Think Fungus: Kitchen Gadgets

Moulds love warmth and moisture and will grow on almost anything if they have those two things. For proof of that we only have to look outside our homes in the spring and autumn and see the numbers of mushrooms and fungi growing on and around rotting tree’s. Mushrooms are made by several species of fungi as a means to distribute their spores which are tiny seed-like particles that can grow to form a new mushroom.

Not all fungi produce mushrooms, some like to grow on warm damp surfaces, the higher up the better before releasing their spores, but these fungi are much more difficult for us to see as they are so small and are hidden on wood or stone surfaces. They usually go unnoticed and go by the collective name ‘moulds’.

Moulds (e.g. Aspergillus) are usually much easier to see when they set up home in our houses! Once we carefully cover the walls of our homes with wallpaper and paint we create a lovely brightly coloured surface on which the slightest mark will show up easily. If that wall becomes damp enough for long enough then moulds will often start to grow. We will start to notice them when they start to produce spores as they are often darkly coloured – it looks like a dirty mark on our lovely wall. The Mould has, in fact, turned your wall into a mushroom! Once growth the moulds will start to release spores and odours that can irritate our lungs, eyes, and sinuses especially if we are prone to allergies. They can also be a route through which immunocompromised people can be infected.

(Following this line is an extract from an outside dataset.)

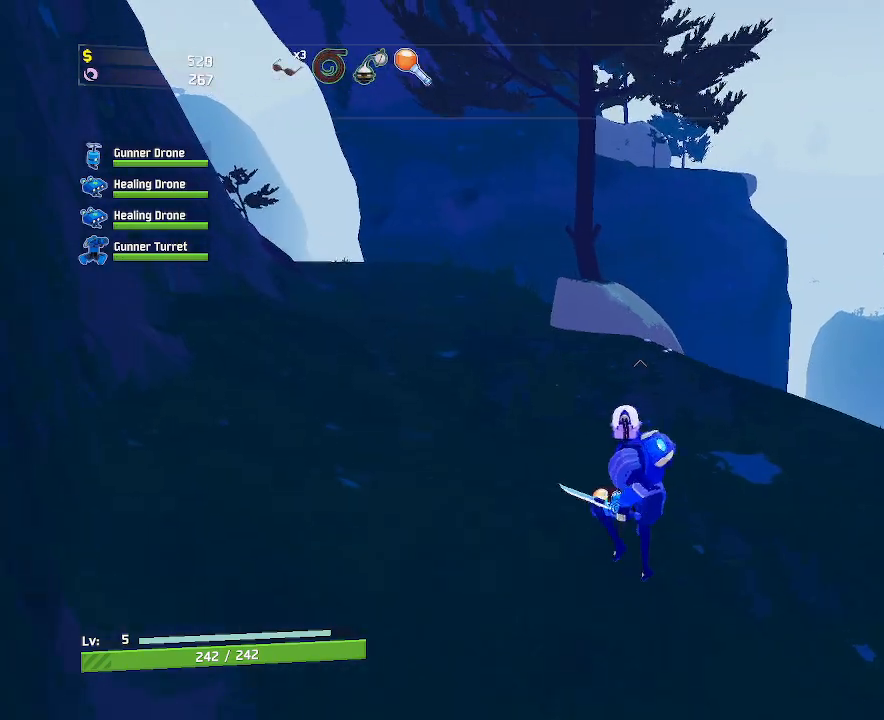
{"keys": ["a", "w"], "mouse": [], "events": []}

The best way to prevent harm to health is to prevent the wall getting damp. In most cases the damp is caused when the amount of moisture in the air of our homes is very high due to a combination of the air becoming very warm and lots of moisture being released into the air. If that moist air hits a cold surface it will condense and wet the wall – this often happens as the room cools down at night coupled with insufficient ventilation to remove the moist air from your home during the day.

There are many sources of moisture in the average home, especially the bathroom (e.g. showers & baths) and the kitchen (e.g. dishwashers, cooking, cleaning, boiling kettles) which all add to the amount of moisture in the air and increase the threat of condensation. It is important that we all ventilate these two rooms well after each use to ensure all the damp air have been removed.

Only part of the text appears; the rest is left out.